Furthermore, the December 29, 2006 arrests of two militants, Mohammad Fahad and Mohammad Saiful, near Pabna bypass in the Tangail district has helped to stifle many of JMB’s future plans. Subsequent interrogations revealed that JMB had been planning high-profile attacks on the leadership of the main political parties, including former Prime Ministers Khaleda Zia and Sheikh Hasina. The outfit also listed second rung leaders of the Bangladesh Nationalist Party and Awami League as their targets (The New Nation, March 12). On the basis of the information received from those arrested, security forces unleashed country-wide raids and recovered huge quantities of power gel and grenade- and bomb-making equipment from Narayanganj, Tangail, Badda, Savar and Rangpur localities. A huge arms haul took place on January 9, when RAB personnel neutralized a hideout in the Badda locality of Dhaka. The seizure included 34 kilograms of power-gel in 68 packets, 40 improvised iron casings for making grenades and four kilograms of ammonium nitrate in eight packets (The Daily Star, January 11). Most recently, on March 23, RAB personnel seized around 13.5 kg of power gel, a large number of grenade cases and more than 100 Islamic books on jihad from several JMB hideouts at Charaildar village in Melandaha (The New Nation, March 24).
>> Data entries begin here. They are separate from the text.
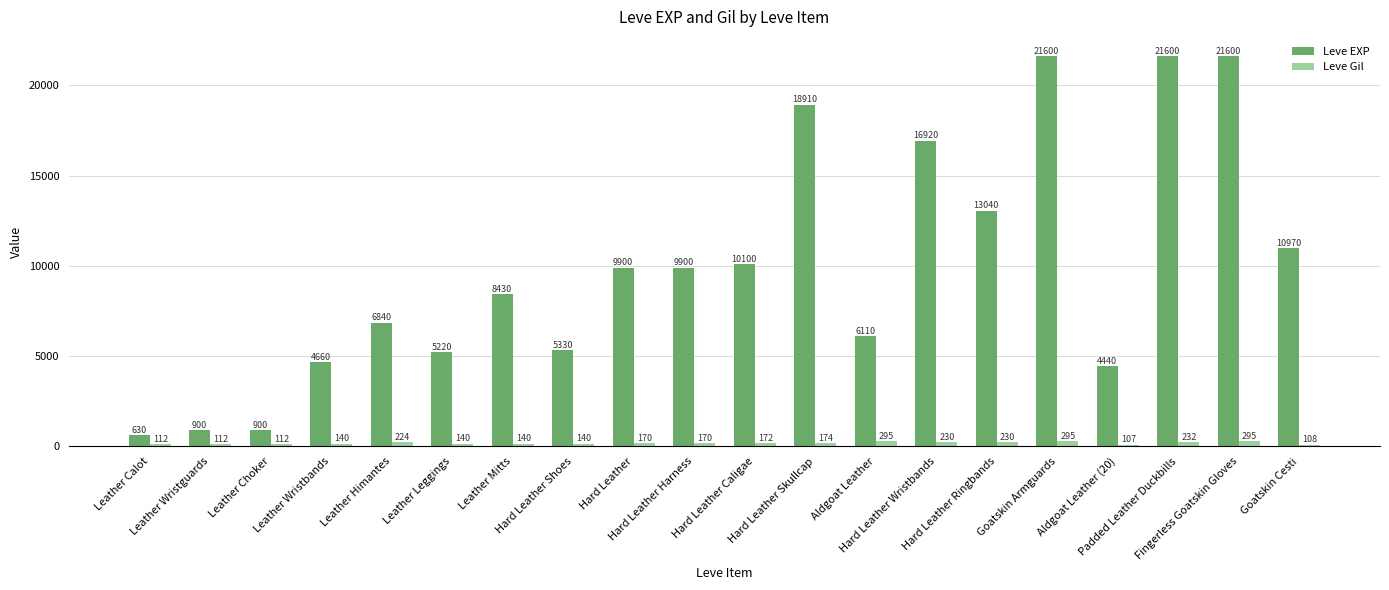

What is the value of the Leve Gil bar at the 17th from the left?

107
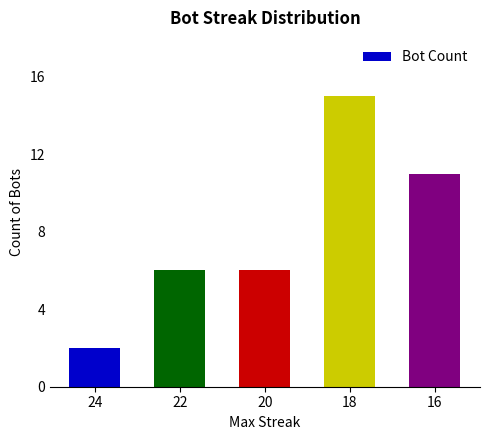

What is the value of the 1st bar from the left?

2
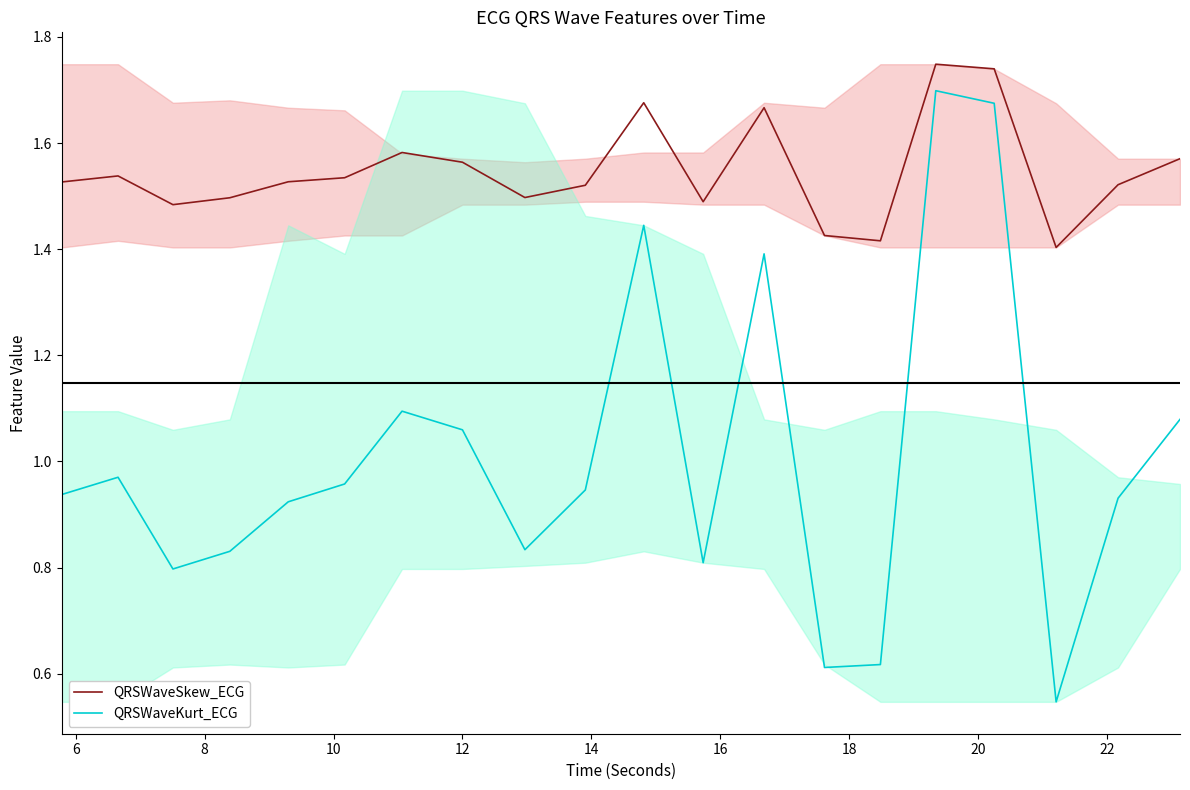

Which series has the largest range (max minus min)?

QRSWaveKurt_ECG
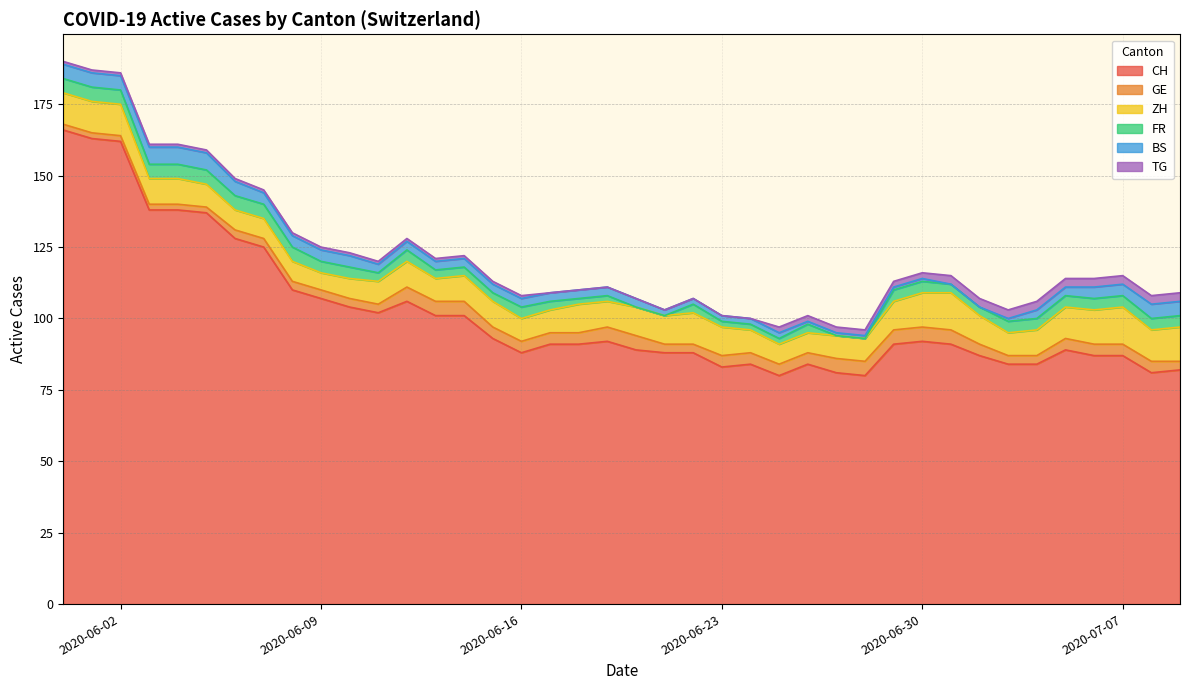

What is the minimum value for CH?

80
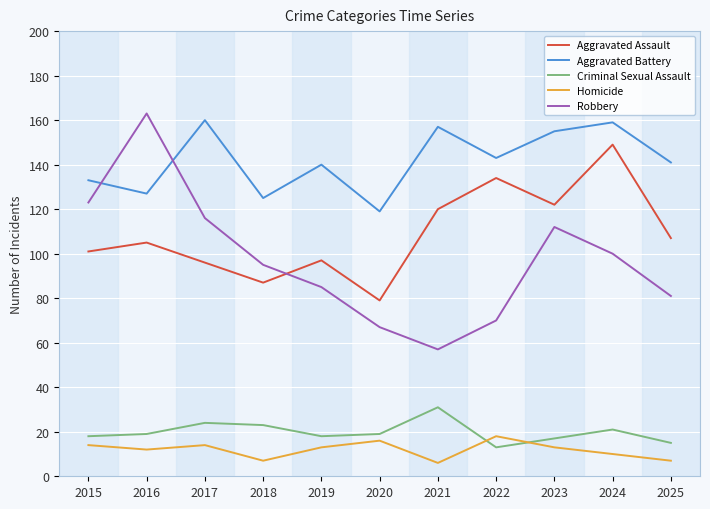

Rank the series by their maximum value, from highest to lowest.

Robbery, Aggravated Battery, Aggravated Assault, Criminal Sexual Assault, Homicide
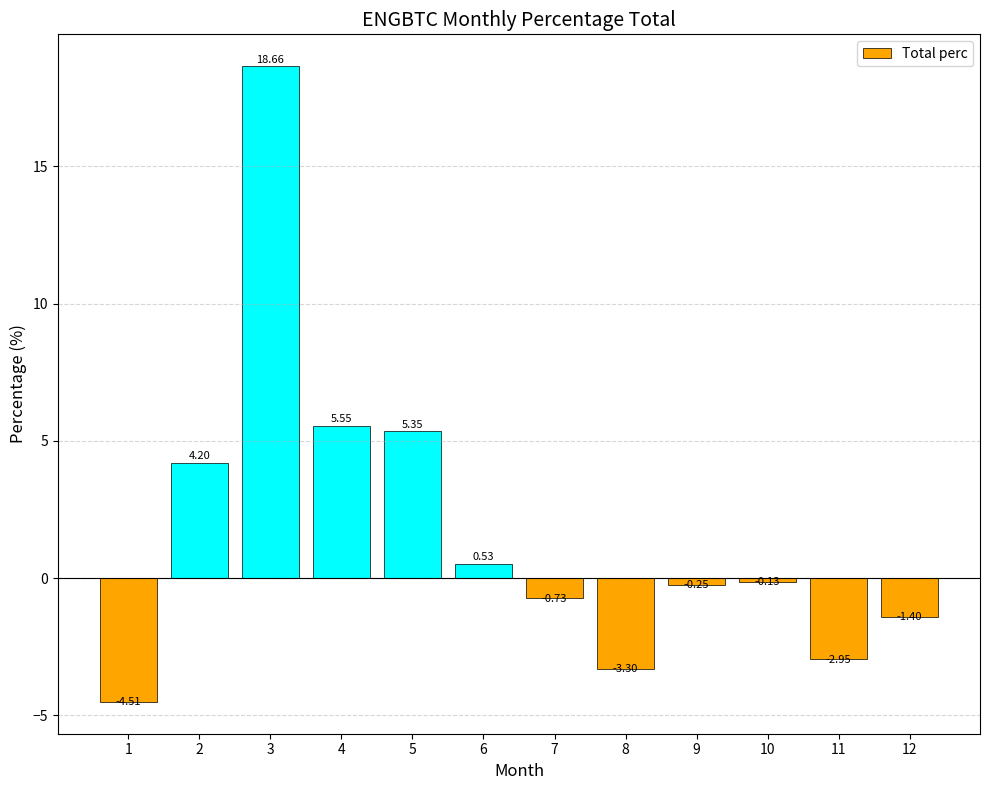

Count the number of data series in this chart.

1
The arrests and seizures in these localities bear witness to JMB’s widespread reach and presence in Bangladesh and also dangerously reflect the resurgence of JMB in rural as well as urban areas, such as in the capital, Dhaka. Notwithstanding these recent setbacks—seizures, arrests and awaited executions—the proscribed JMB has shown extreme resilience, appearing again in an otherwise politically turbulent Bangladesh.